LETTER: Pushing for gender pay equality in the workforce
To the Editor:
President Barack Obama’s State of the Union address was the most optimistic speech that I have heard from any politician in quite awhile. It focused on the values he feels are at stake in this country today rather than on a list of unattainable national goals.
While President Obama discussed many of the nation’s obstacles, the topic that struck me the most dealt with his view on the women’s earning gap in the workforce.
Women’s equality is still very much an issue at hand in this country. Although women have been able to vote in America since 1919, women’s suffrage efforts have, and continue to be, much more deeply embedded in the roots of this nation’s history.
Today, a large struggle for women relates to unfair payment in the workforce. While the number of women in the workforce since 1970 has increased by about 13%, the payment gap remains an issue.
According to a 2013 study based on the average female employee at age 25 working year-round, the average woman will lose $420,000 over her working lifetime due to the earnings gap.
In his address, President Obama acknowledged this fact and stated, “That’s why this Congress still needs to pass a law that makes sure a woman is paid the same as a man for doing the same work. It’s 2015. It’s time.”
As an aspiring female social worker, I believe this is imperative. In this day and age, we should not have to live in a society where it is acceptable for a woman to be viewed as any less than a man in any way.
We should not have to live with the fact that females may work just as hard as our male counterparts by doing the same job and still not be paid the same amount of money.
If we as a nation ever want to improve the way we function on a daily basis, we must not only admit our past mistakes but also strive to correct them for current and future generations.

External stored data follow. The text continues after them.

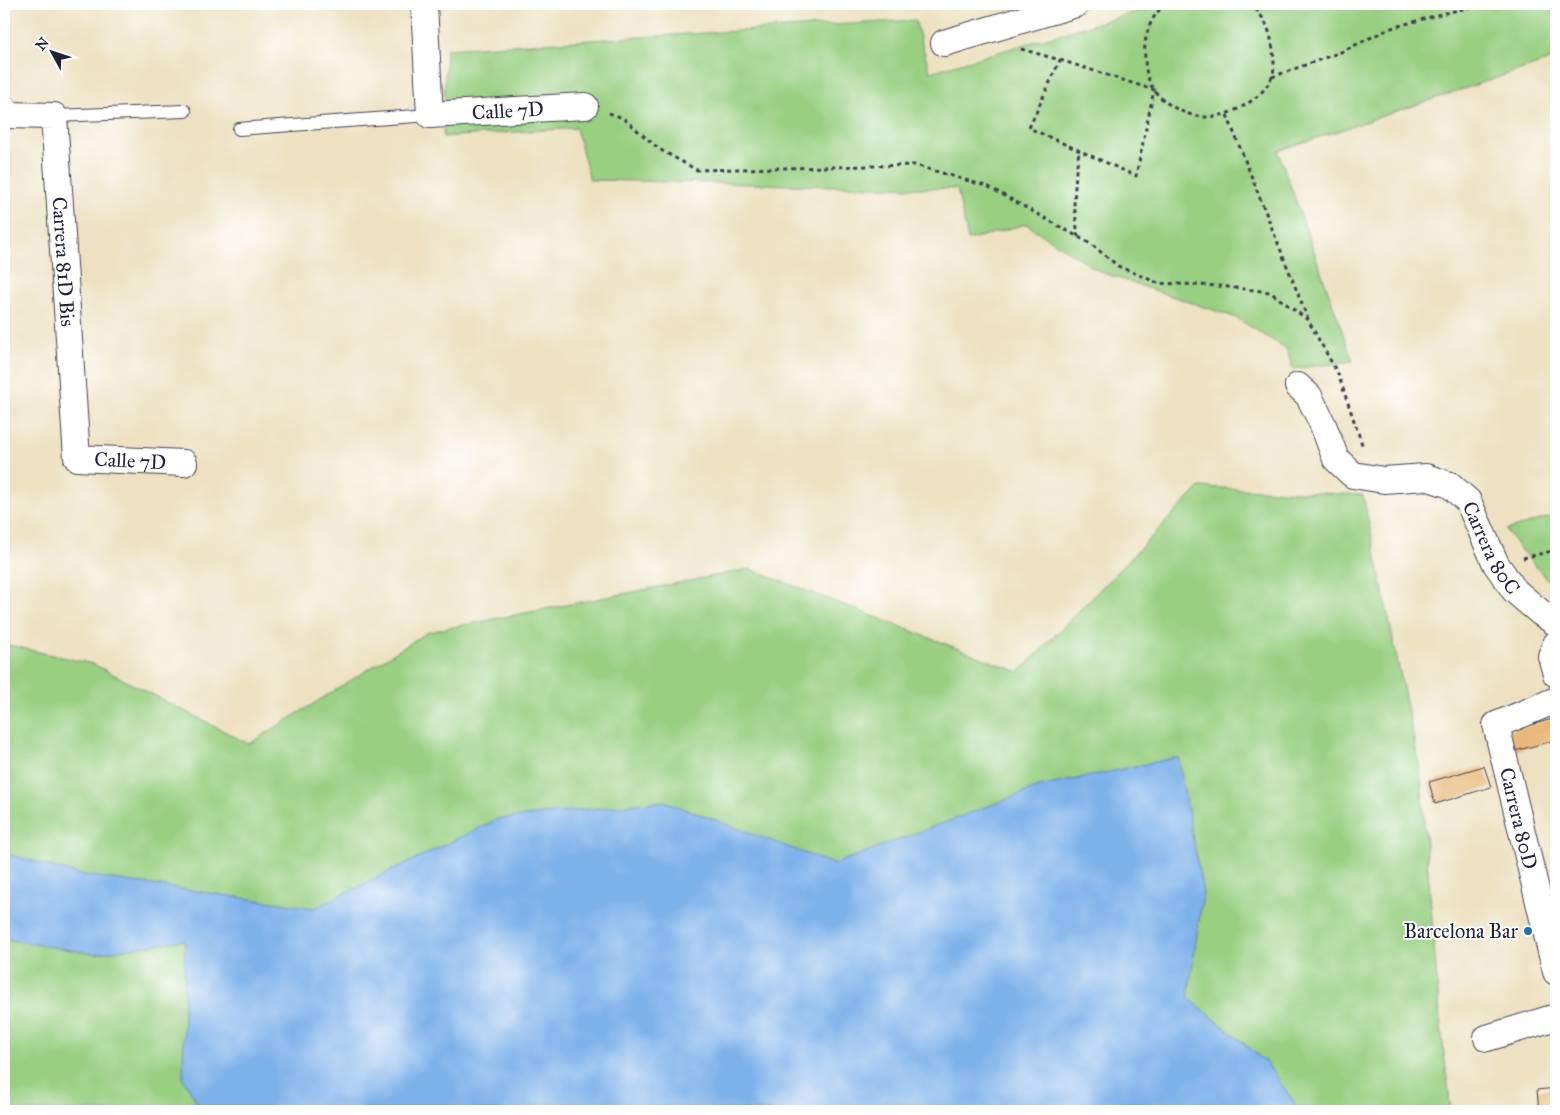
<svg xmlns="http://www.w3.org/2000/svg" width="1560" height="1115" font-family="'IM FELL Great Primer',serif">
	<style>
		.green { fill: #98cf81; stroke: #5d785e }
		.water { fill: #7db1ea; stroke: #506a92 }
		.building { fill: #e7b87a }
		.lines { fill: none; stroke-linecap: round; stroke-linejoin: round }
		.service-casing { stroke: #403f4f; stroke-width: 14 }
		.minor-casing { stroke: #403f4f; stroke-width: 28 }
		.tertiary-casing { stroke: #403f4f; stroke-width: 29 }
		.path { stroke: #403f4f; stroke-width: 3; stroke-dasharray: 4 4; stroke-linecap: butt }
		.service { stroke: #fff; stroke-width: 12 }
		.minor { stroke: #fff; stroke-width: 26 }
		.tertiary { stroke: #fff; stroke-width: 28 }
		.poi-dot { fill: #1f6fb2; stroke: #fff; stroke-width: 2 }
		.labels { text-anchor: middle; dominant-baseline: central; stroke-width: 4; stroke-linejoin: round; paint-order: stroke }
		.street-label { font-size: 20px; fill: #22223b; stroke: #fff }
		.poi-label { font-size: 20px; fill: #22223b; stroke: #fff; text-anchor: end }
	</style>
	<rect width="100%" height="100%" fill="#fff"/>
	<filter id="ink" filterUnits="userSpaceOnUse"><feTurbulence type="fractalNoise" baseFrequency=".02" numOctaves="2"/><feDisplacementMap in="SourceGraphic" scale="10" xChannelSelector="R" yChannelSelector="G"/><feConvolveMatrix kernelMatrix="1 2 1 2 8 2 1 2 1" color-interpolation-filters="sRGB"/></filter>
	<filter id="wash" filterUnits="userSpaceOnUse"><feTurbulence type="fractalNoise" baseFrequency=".0096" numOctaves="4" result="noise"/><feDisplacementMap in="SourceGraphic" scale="20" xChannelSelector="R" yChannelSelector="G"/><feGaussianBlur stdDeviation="1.12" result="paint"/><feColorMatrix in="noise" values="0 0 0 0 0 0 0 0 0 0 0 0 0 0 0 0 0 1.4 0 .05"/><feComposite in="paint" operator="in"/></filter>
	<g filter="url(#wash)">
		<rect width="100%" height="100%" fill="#ede1c1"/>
		<path class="green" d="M1163 4H1556V58L1278 151 1353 361 1293 369 1286 348 1234 317 1100 272 1026 224 968 240 957 189 590 180 576 128 443 137 446 49 915 20 930 72Z
			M1200 487 1363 495 1420 769 1440 1020 1451 1111H4V644L93 664 249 744 428 632 750 569 1019 672Z
			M1556 515V588L1554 587 1520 549 1506 530Z"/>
		<path class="water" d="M1178 757 1203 893 1188 997 1266 1062 1300 1111H202L183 1078 185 940 94 954 4 939V853L77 874 314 908 498 819 664 801 834 864 1039 787Z"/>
		<g id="blocks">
			<path class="building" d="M1556 718V740L1511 752 1506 732Z
				M1484 766 1491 787 1435 804 1429 782Z
				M1556 1088V1108L1539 1110 1537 1090Z"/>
		</g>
	</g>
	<g filter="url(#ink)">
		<use href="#blocks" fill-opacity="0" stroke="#403f4f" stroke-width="1"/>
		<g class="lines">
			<g class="service-casing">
				<path id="service" d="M54 116 185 111
					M239 129 430 115"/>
			</g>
			<g class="minor-casing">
				<g id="minor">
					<path id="s1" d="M424 4 430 115 585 106"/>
					<path d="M944 43 1076 4"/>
					<path id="s2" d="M4 115 54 116 77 458 184 463"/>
					<path id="s3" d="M1298 386 1309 396 1323 425 1336 459 1353 475 1384 480 1426 477 1450 485 1468 501 1496 564 1515 591 1541 613 1556 623"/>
					<path d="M1556 644 1551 656 1556 674"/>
					<path id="s4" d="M1556 700 1496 725 1556 972"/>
					<path d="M1487 1038 1556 1017"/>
				</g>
			</g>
			<g class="tertiary-casing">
				<path id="tertiary" d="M4 109V115"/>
			</g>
			<path class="path" d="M1166 4C1150 15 1143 39 1145 58 1145 68 1148 82 1154 90 1166 106 1188 117 1207 117 1230 117 1263 99 1272 77 1275 69 1274 59 1273 50 1270 30 1266 19 1251 4
				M1021 49 1060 60
				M1060 60 1154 90 1136 176 1029 128Z
				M1272 77 1341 52 1388 29 1441 14 1485 4
				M609 113 623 118 659 149 697 170 915 165 989 187 1091 244 1118 266 1158 283 1219 286 1270 292 1308 320 1338 374 1363 447
				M1227 115 1308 319
				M1078 237 1074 203 1076 171 1079 151
				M1523 558 1556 550"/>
			<use href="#service" class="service"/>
			<use href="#minor" class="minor"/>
			<use href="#tertiary" class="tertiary"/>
		</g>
	</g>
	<circle class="poi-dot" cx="1528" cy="931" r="5"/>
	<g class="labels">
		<g class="street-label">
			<text stroke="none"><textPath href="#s1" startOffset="189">Calle 7D</textPath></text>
			<text stroke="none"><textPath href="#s2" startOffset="196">Carrera 81D Bis</textPath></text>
			<text stroke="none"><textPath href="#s2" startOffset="446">Calle 7D</textPath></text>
			<text stroke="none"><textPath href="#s3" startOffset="282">Carrera 80C</textPath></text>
			<text stroke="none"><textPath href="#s4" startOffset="161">Carrera 80D</textPath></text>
		</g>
		<g class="poi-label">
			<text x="1518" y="931">Barcelona Bar</text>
		</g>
	</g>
	<rect width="1560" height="1115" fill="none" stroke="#fff" stroke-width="20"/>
	<g transform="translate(52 52) rotate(310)" stroke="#ffffff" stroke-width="4" paint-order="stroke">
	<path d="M0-4L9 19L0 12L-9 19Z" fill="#22223b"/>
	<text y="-8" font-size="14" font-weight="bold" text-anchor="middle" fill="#22223b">N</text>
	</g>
</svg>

Stop and ask yourself: Would you want your daughters, granddaughters or nieces to be more inclined for financial crisis simply because of her gender? I personally know what it is like to be told that I was incapable of accomplishing something because of my gender, and no woman should experience this ever again.
We are the United States of America and, frankly, I think it is time to start living up to that title. Therefore, I encourage you as citizens to advocate for yourselves; write to your local and state representatives to encourage gender equality in the workforce, and spread the word through social media and at community events.
This issue will not change if we do not act on it.
Cameron Mas is a freshman at a freshman at Salve Regina University in Newport, R.I.